Yes. Thanks for taking the question. On the ARRY-797 program, I understand that you guys will be presenting data later this year, but I know there is two doses that are being used in that space. I'm just wondering if any of the -- if you can comment as to whether any of the improvements you are seeing either on six-minute walk or on the cardio biomarker front or dose dependent, if there is any -- if there is any segments of dose dependency within the data?
Great, Steve. Thanks for the question. So now, at this time we are not commenting on the impact of the two doses. But what we have said in the past is that patients who receive the low dose who do not respond at 12 weeks or switched over to the higher dose giving them an opportunity to benefit from the higher dose. So it's a small study but to the extent that anything could be extrapolated by dose. We will certainly be able to share that when we publish.
Okay. And then just lastly on the sequencing study that you announced, I think it's the SECOMBIT study. Are you looking at the Part 1 COLUMBUS dose in that study or is it the lower part 2 dose because I know that in some instances when we speak to physicians, they use kind of the stabilization regimen pre-immunotherapy, they sometimes opt for the lower doses to make sure that they don't run into any tolerability issues.
All right.
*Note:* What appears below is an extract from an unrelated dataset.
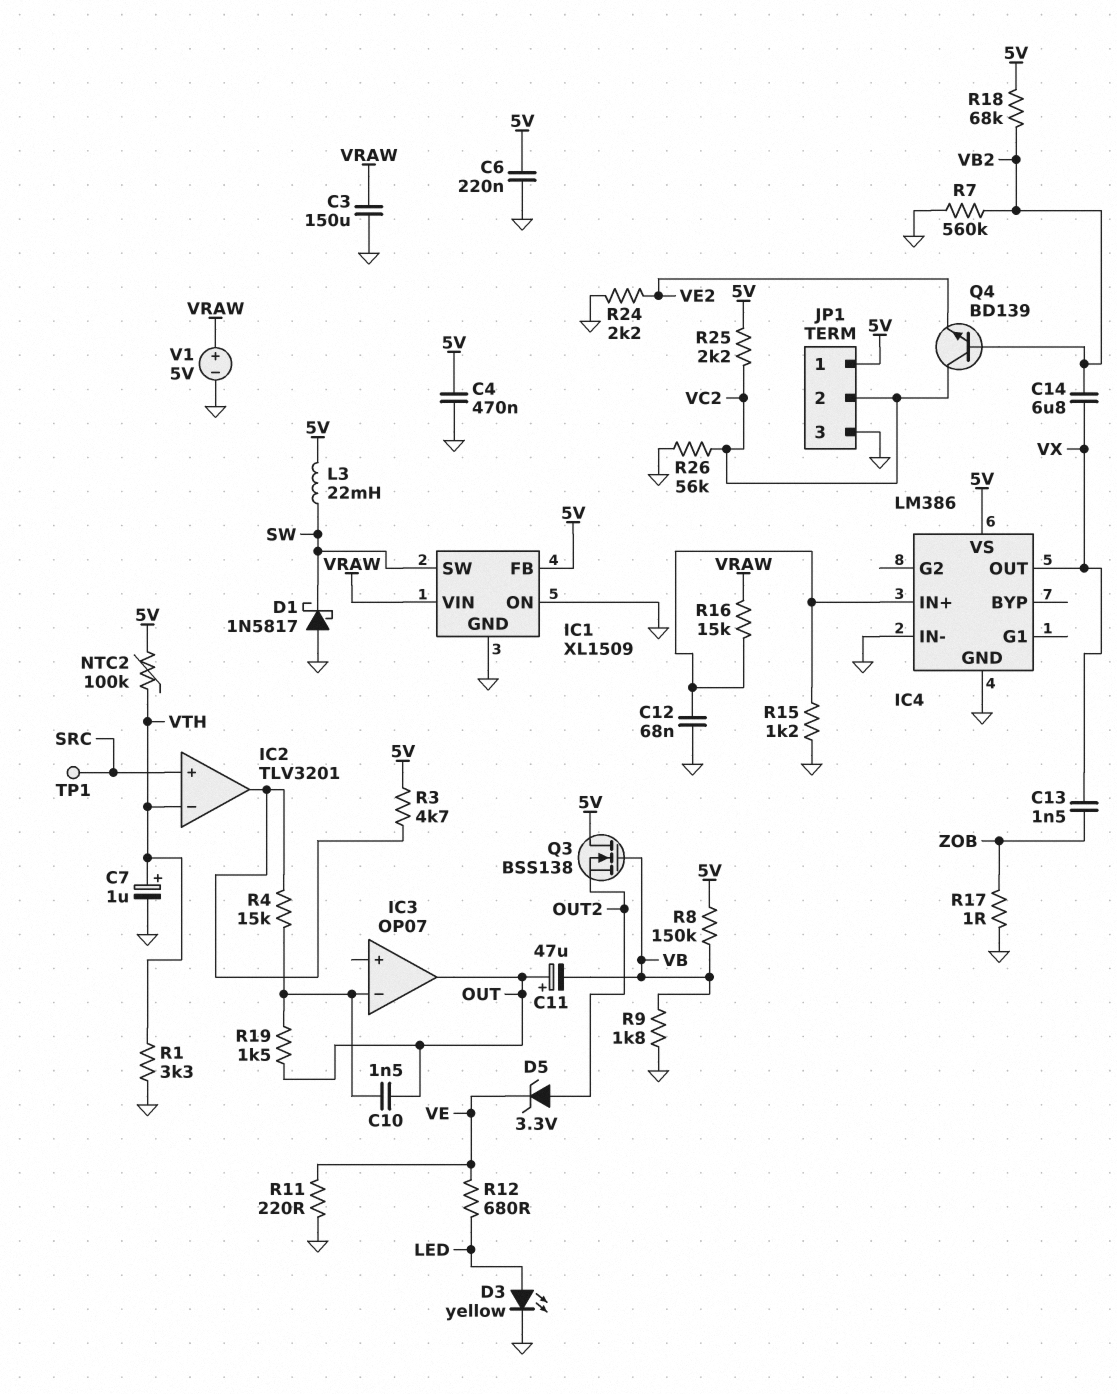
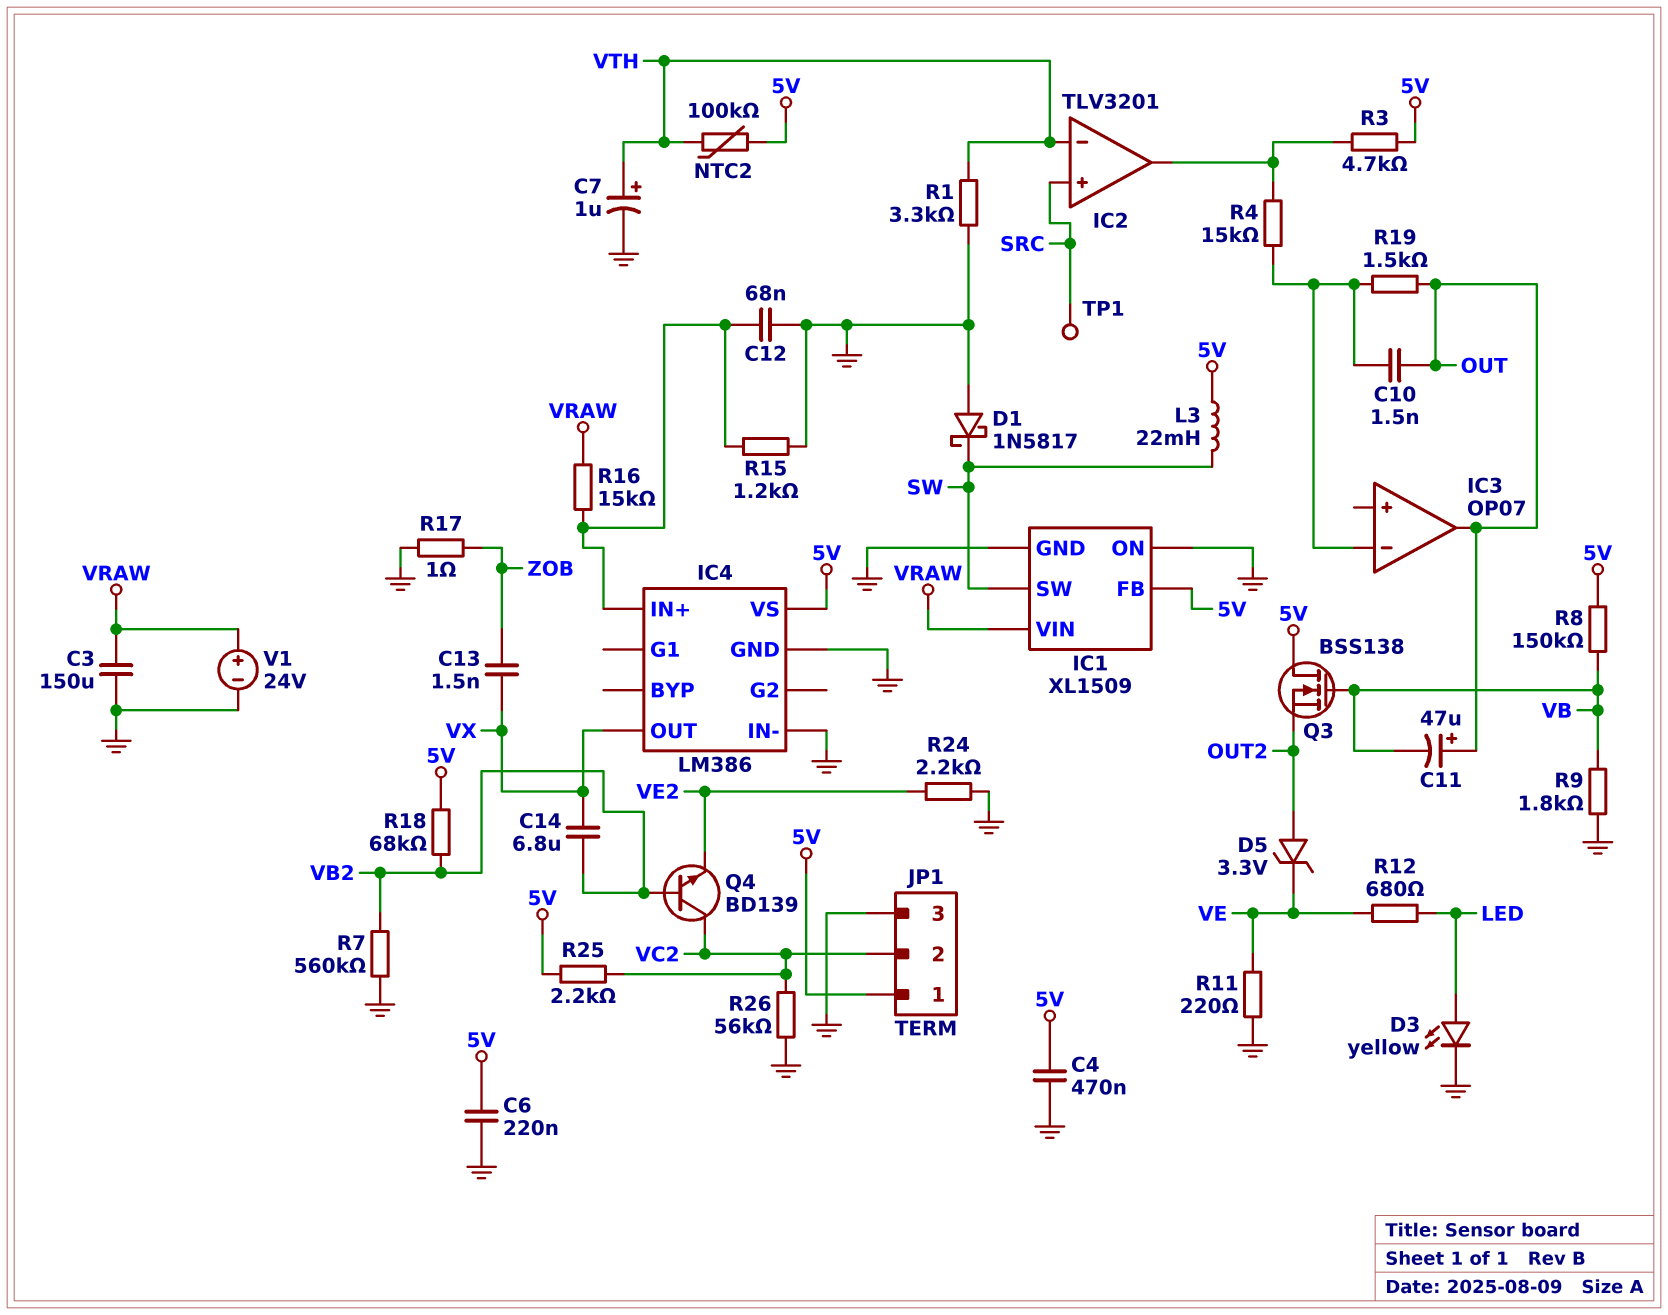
V1: 5V (plus VRAW, minus GND) -> 24V (plus VRAW, minus GND)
This maybe challenging technically but I'm going to try and keep Victor Sandor, our CMO who has been involved. And getting the study going knows. Victor, do you know the dose, we are using there if it's public?
I believe, its public but in any cases it's standard dose. It's the Part 1.
Okay. Yes. The part 1. It's the Part 1 dose. Yes.
The Part 1 dose.
Okay. Thank you.
Okay. Thanks for the question. And thanks all to -- to those who called in today. With both NEMO and COLUMBUS enrollment complete, we expect regulatory filings for both encorafenib and binimetinib in 2016. We also look forward to describing our Phase 3 development plans in BRAF colorectal cancer, so it certainly an exciting time for Array. I'd like to think our employees here for their commitment, ingenuity and diligence that continue to fuel our success and to thank our patients, partners and shareholders for their continued confidence and support.
And with that, we will close the call. Thank you all very much.
Ladies and gentlemen, thank you for participating in today's conference. This concludes today's program. You may now all disconnect. Everyone have a great day.